Begin at the line below that holds "Table 4. Comparative" and end at the line that holds "Figure 3: Range", transcribing each line exactly and skipping any picture.

Data for analysis:
::::::::::
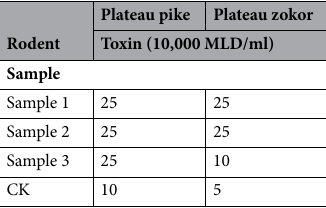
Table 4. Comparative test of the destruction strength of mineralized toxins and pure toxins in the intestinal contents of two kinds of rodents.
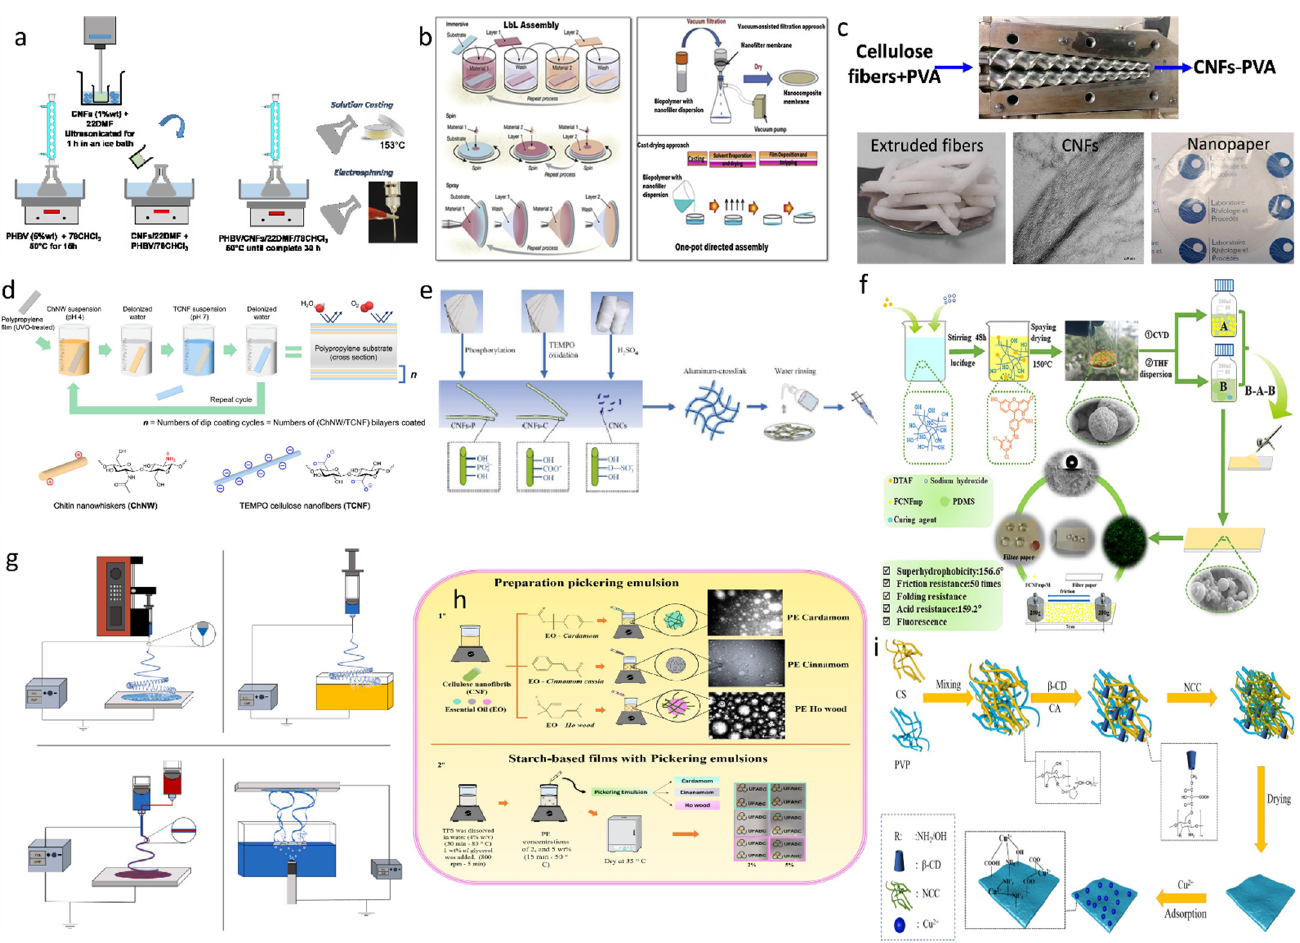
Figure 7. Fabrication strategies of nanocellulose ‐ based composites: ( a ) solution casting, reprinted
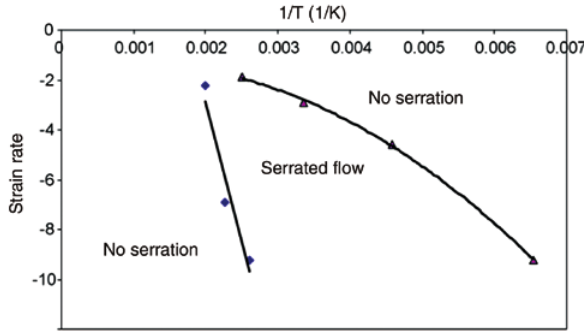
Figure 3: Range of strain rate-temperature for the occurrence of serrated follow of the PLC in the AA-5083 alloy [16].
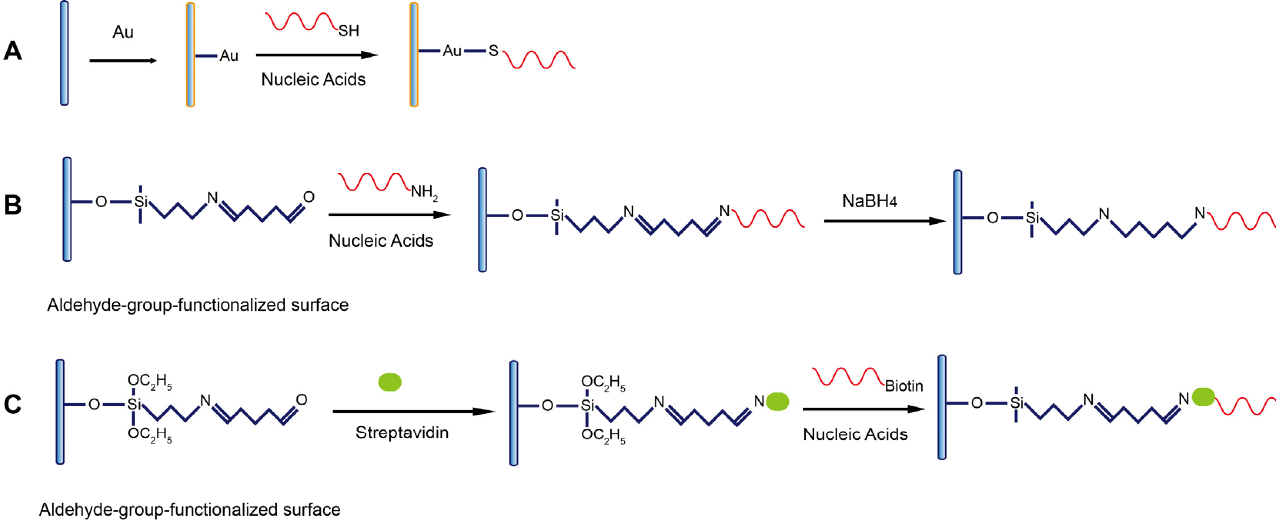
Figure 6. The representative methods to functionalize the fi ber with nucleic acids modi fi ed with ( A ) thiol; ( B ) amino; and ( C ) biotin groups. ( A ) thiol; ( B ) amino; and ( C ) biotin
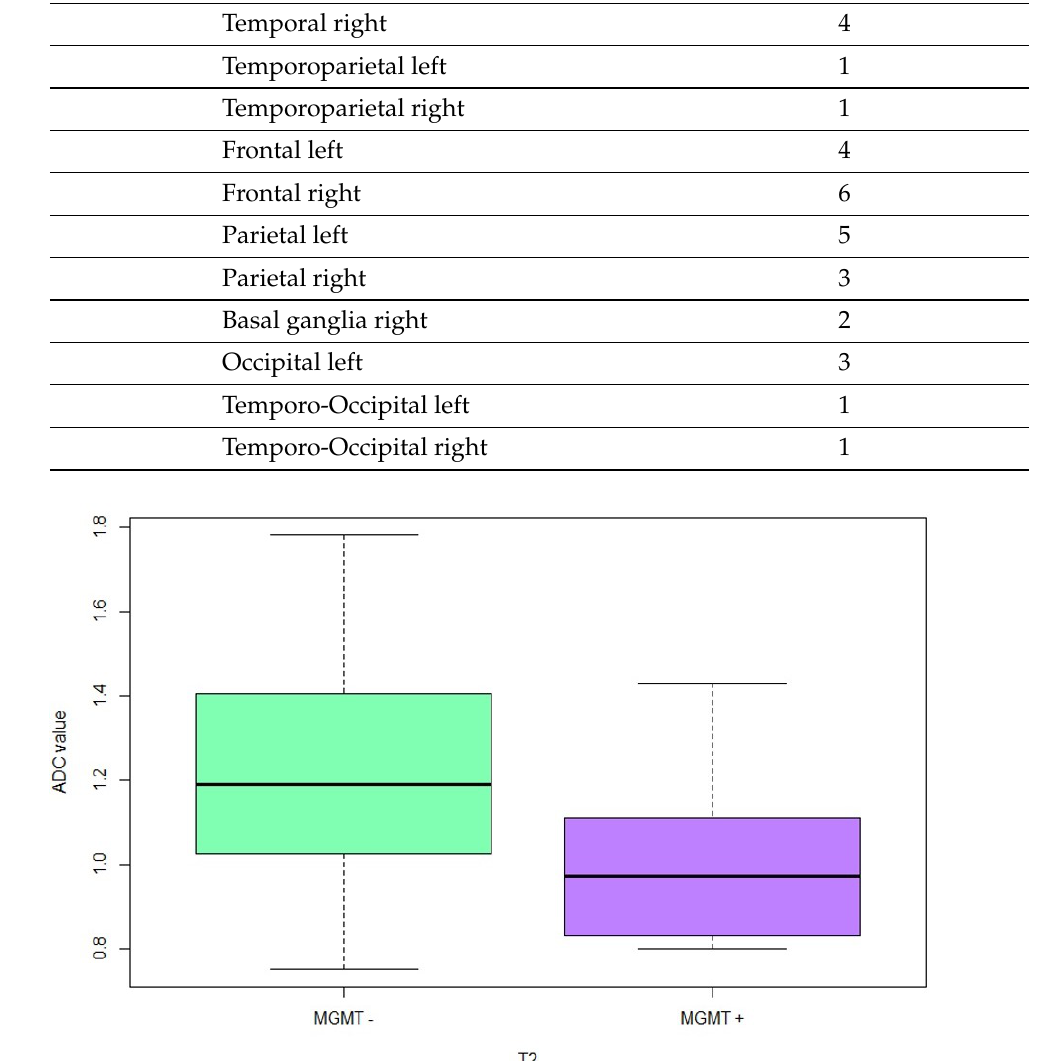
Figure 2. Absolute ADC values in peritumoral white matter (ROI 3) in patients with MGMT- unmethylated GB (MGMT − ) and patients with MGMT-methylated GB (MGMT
::::::::::
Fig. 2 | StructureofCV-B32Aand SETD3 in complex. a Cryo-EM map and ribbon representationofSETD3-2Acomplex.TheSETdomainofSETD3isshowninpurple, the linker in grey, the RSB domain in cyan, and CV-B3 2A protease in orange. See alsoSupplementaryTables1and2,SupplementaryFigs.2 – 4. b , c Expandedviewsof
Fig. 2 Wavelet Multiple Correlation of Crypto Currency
::::::::::
Task response:
Table 4. Comparative test of the destruction strength of mineralized toxins and pure toxins in the intestinal contents of two kinds of rodents.
Figure 7. Fabrication strategies of nanocellulose ‐ based composites: ( a ) solution casting, reprinted
Figure 3: Range of strain rate-temperature for the occurrence of serrated follow of the PLC in the AA-5083 alloy [16].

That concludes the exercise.